Work order ->
Write out, without any change, the lines in the material below that run from the line with "166: (55, 452)" through the line with "206: (123, 487)", both included.

Dataset entries ->
━━━━

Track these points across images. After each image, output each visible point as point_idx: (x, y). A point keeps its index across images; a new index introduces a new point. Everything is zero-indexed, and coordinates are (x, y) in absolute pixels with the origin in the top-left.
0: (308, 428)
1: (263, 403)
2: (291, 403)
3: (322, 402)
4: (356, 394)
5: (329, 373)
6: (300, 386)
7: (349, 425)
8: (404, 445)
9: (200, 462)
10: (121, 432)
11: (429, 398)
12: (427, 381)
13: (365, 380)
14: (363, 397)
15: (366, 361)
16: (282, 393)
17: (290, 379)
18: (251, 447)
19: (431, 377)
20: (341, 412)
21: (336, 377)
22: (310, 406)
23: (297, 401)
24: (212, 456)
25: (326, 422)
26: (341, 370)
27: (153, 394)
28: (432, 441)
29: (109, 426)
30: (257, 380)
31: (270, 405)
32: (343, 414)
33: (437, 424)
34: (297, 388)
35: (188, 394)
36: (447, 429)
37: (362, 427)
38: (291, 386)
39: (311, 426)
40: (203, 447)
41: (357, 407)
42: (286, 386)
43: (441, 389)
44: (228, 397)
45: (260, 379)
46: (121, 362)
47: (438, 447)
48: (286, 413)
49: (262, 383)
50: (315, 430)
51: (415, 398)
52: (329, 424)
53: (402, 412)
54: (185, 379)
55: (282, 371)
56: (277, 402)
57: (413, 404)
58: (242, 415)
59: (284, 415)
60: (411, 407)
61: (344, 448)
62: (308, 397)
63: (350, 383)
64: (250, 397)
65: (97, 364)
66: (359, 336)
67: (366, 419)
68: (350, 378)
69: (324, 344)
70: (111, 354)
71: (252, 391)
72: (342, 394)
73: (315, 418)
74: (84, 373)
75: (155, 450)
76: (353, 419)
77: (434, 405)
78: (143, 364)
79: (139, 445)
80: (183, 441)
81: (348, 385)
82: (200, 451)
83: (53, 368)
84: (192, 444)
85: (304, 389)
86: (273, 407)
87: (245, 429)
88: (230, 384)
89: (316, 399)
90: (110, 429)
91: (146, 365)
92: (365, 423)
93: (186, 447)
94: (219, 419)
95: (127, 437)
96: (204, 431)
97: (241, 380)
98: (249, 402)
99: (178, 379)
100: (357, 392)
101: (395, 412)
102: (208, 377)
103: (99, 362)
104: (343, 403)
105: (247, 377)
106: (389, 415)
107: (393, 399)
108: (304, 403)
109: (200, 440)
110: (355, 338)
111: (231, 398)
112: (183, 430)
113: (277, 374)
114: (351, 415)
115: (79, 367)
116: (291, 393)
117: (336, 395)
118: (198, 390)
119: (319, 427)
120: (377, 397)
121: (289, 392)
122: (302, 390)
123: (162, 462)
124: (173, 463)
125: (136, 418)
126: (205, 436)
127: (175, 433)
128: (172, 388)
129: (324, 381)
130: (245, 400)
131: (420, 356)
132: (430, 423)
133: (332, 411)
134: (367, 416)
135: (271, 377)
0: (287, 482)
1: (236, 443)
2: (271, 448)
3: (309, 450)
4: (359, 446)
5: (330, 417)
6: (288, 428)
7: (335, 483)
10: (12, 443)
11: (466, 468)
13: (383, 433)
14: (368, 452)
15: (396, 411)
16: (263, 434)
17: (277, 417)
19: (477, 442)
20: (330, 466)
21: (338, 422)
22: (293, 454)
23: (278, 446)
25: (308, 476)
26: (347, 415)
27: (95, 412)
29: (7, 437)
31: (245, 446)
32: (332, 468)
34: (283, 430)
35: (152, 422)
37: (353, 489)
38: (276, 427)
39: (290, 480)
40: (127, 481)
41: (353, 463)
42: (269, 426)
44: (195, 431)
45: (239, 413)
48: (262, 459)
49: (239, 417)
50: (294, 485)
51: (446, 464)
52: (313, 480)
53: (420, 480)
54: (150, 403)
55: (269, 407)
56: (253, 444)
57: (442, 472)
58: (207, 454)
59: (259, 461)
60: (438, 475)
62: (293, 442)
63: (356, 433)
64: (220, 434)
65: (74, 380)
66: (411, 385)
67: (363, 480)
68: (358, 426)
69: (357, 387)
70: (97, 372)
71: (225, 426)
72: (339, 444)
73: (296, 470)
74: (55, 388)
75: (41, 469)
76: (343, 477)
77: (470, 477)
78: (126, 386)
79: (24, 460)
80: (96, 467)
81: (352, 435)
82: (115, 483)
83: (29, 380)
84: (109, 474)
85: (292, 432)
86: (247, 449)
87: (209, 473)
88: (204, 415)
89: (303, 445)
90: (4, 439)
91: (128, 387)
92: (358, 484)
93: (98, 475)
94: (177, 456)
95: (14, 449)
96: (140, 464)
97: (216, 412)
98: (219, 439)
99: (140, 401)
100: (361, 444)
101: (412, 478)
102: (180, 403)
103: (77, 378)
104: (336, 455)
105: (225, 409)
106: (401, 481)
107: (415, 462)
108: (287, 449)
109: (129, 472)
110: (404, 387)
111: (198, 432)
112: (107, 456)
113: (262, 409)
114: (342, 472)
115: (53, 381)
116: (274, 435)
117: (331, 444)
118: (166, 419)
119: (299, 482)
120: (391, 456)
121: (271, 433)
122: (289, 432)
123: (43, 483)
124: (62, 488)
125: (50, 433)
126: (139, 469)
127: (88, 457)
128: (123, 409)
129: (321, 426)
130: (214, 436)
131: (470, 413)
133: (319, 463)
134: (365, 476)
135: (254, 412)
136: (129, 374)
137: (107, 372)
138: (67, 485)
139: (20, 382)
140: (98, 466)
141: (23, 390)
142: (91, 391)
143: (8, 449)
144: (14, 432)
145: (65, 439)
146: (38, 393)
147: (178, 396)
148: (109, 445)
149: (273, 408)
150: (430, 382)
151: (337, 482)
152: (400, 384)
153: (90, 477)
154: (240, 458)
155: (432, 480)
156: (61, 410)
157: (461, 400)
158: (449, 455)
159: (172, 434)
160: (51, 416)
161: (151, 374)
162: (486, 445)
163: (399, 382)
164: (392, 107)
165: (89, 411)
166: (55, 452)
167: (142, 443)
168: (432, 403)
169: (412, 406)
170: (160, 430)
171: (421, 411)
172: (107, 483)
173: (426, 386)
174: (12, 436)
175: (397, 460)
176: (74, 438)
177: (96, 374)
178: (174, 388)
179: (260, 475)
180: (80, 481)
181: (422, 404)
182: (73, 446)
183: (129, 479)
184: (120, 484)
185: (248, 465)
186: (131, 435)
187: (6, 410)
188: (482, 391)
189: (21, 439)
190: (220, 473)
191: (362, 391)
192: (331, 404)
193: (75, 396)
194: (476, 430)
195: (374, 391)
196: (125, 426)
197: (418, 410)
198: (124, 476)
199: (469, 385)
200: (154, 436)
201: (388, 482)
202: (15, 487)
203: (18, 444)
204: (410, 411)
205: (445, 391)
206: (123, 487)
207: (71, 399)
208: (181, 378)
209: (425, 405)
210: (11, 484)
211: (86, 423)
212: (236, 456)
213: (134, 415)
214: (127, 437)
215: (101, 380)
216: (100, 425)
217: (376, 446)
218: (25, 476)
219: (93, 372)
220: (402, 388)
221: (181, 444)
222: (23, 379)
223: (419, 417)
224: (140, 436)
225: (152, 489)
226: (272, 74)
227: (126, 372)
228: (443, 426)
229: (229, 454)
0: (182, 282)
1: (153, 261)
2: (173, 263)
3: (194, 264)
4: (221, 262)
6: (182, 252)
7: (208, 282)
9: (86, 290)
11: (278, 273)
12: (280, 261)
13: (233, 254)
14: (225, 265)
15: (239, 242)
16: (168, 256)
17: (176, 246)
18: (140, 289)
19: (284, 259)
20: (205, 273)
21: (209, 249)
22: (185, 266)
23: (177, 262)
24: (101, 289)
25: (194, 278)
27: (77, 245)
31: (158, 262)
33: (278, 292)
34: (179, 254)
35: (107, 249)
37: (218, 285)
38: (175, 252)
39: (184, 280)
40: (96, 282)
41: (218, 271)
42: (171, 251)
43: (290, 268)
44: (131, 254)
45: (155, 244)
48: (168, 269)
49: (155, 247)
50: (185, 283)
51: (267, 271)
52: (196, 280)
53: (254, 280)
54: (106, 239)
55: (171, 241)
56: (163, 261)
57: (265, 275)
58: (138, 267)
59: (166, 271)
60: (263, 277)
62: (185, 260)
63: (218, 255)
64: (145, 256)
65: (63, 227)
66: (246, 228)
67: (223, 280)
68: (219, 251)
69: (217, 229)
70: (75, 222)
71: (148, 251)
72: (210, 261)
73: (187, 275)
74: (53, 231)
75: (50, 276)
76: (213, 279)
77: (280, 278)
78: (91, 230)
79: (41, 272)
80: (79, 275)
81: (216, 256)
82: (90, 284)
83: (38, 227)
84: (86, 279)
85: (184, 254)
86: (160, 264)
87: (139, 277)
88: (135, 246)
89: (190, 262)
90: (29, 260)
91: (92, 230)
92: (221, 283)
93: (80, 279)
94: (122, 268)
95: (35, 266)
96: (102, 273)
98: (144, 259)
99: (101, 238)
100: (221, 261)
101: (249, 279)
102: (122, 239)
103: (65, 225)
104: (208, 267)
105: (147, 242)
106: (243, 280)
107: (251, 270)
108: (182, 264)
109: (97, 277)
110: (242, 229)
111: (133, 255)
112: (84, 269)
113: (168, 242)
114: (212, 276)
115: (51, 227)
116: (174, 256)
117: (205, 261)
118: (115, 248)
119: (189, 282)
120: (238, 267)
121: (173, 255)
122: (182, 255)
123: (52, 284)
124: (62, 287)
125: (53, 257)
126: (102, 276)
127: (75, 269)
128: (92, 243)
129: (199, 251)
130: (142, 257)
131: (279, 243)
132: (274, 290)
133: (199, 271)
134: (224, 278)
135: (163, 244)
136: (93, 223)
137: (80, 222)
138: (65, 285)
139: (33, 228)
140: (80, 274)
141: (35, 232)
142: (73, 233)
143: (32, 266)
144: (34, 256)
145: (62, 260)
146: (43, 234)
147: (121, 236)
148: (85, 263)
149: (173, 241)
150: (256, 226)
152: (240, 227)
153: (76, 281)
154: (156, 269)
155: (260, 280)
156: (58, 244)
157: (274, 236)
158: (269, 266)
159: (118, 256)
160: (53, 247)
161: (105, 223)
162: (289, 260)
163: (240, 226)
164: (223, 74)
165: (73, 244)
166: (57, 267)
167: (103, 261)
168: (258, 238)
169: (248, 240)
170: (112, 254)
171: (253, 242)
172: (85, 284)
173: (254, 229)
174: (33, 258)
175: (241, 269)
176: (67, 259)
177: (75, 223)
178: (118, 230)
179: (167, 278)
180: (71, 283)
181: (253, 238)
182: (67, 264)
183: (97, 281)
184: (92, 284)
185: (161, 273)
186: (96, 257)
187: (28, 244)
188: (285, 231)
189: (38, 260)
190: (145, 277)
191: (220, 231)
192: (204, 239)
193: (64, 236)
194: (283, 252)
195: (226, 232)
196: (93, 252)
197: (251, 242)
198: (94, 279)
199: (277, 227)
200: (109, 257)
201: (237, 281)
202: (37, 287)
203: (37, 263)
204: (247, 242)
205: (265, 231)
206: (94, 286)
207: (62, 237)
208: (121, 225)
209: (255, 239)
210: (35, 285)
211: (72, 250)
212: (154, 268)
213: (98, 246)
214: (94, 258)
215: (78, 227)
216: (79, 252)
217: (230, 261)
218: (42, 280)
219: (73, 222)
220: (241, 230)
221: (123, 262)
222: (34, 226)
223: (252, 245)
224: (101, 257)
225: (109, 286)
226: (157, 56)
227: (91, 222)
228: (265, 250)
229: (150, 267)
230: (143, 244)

━━━━

Solved problem ->
166: (55, 452)
167: (142, 443)
168: (432, 403)
169: (412, 406)
170: (160, 430)
171: (421, 411)
172: (107, 483)
173: (426, 386)
174: (12, 436)
175: (397, 460)
176: (74, 438)
177: (96, 374)
178: (174, 388)
179: (260, 475)
180: (80, 481)
181: (422, 404)
182: (73, 446)
183: (129, 479)
184: (120, 484)
185: (248, 465)
186: (131, 435)
187: (6, 410)
188: (482, 391)
189: (21, 439)
190: (220, 473)
191: (362, 391)
192: (331, 404)
193: (75, 396)
194: (476, 430)
195: (374, 391)
196: (125, 426)
197: (418, 410)
198: (124, 476)
199: (469, 385)
200: (154, 436)
201: (388, 482)
202: (15, 487)
203: (18, 444)
204: (410, 411)
205: (445, 391)
206: (123, 487)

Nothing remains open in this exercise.